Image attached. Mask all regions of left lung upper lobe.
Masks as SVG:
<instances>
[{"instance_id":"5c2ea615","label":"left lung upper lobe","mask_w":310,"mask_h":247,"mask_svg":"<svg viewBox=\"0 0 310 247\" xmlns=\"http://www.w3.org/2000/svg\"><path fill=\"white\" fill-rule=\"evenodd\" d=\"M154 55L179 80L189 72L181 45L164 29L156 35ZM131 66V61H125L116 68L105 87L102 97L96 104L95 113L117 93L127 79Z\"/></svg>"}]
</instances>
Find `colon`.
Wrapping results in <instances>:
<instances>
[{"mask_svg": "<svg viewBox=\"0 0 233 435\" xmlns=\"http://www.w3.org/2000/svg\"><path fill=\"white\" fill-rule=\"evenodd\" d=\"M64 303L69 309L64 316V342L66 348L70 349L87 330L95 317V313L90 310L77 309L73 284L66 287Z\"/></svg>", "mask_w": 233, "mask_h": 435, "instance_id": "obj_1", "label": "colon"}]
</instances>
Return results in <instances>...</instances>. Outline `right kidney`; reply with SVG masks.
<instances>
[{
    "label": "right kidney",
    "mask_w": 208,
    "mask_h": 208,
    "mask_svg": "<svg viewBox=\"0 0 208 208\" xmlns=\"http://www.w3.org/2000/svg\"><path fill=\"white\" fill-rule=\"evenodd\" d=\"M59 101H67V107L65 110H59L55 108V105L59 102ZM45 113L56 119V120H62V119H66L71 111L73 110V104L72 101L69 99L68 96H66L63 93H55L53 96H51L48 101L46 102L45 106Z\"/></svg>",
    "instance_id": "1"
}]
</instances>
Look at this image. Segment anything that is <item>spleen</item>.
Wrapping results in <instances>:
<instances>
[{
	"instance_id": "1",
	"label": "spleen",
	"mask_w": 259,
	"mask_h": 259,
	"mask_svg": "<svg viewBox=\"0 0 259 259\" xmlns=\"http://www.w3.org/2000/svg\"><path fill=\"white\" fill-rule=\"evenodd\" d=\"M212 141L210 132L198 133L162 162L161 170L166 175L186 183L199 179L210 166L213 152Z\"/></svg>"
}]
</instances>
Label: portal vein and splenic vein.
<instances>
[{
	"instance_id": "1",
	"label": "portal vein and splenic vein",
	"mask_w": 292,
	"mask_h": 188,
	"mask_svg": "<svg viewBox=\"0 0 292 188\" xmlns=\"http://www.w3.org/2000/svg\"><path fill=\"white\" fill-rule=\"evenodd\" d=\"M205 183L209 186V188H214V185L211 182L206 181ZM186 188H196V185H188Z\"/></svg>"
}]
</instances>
::::
To be done. Reproduce every line of the records above verbatim, with no changes to wording, symbols, or spacing.

Task solution.
Image attached. Mask all regions of left lung upper lobe.
Masks as SVG:
<instances>
[{"instance_id":"5c2ea615","label":"left lung upper lobe","mask_w":310,"mask_h":247,"mask_svg":"<svg viewBox=\"0 0 310 247\" xmlns=\"http://www.w3.org/2000/svg\"><path fill=\"white\" fill-rule=\"evenodd\" d=\"M154 55L179 80L189 72L181 45L164 29L156 35ZM131 66V61H125L116 68L105 87L102 97L96 104L95 113L117 93L127 79Z\"/></svg>"}]
</instances>
Find `colon`.
Wrapping results in <instances>:
<instances>
[{"mask_svg": "<svg viewBox=\"0 0 233 435\" xmlns=\"http://www.w3.org/2000/svg\"><path fill=\"white\" fill-rule=\"evenodd\" d=\"M64 303L69 309L64 316V342L66 348L70 349L87 330L95 317V313L90 310L77 309L73 284L66 287Z\"/></svg>", "mask_w": 233, "mask_h": 435, "instance_id": "obj_1", "label": "colon"}]
</instances>
Return results in <instances>...</instances>. Outline `right kidney`; reply with SVG masks.
<instances>
[{
    "label": "right kidney",
    "mask_w": 208,
    "mask_h": 208,
    "mask_svg": "<svg viewBox=\"0 0 208 208\" xmlns=\"http://www.w3.org/2000/svg\"><path fill=\"white\" fill-rule=\"evenodd\" d=\"M59 101H67V107L65 110H59L55 108V105L59 102ZM45 113L56 119V120H62V119H66L71 111L73 110V104L72 101L69 99L68 96H66L63 93H55L53 96H51L48 101L46 102L45 106Z\"/></svg>",
    "instance_id": "1"
}]
</instances>
Look at this image. Segment anything that is <item>spleen</item>.
Wrapping results in <instances>:
<instances>
[{
	"instance_id": "1",
	"label": "spleen",
	"mask_w": 259,
	"mask_h": 259,
	"mask_svg": "<svg viewBox=\"0 0 259 259\" xmlns=\"http://www.w3.org/2000/svg\"><path fill=\"white\" fill-rule=\"evenodd\" d=\"M212 141L210 132L198 133L162 162L161 170L166 175L186 183L199 179L210 166L213 152Z\"/></svg>"
}]
</instances>
Label: portal vein and splenic vein.
<instances>
[{
	"instance_id": "1",
	"label": "portal vein and splenic vein",
	"mask_w": 292,
	"mask_h": 188,
	"mask_svg": "<svg viewBox=\"0 0 292 188\" xmlns=\"http://www.w3.org/2000/svg\"><path fill=\"white\" fill-rule=\"evenodd\" d=\"M205 183L209 186V188H214V185L211 182L206 181ZM186 188H196V185H188Z\"/></svg>"
}]
</instances>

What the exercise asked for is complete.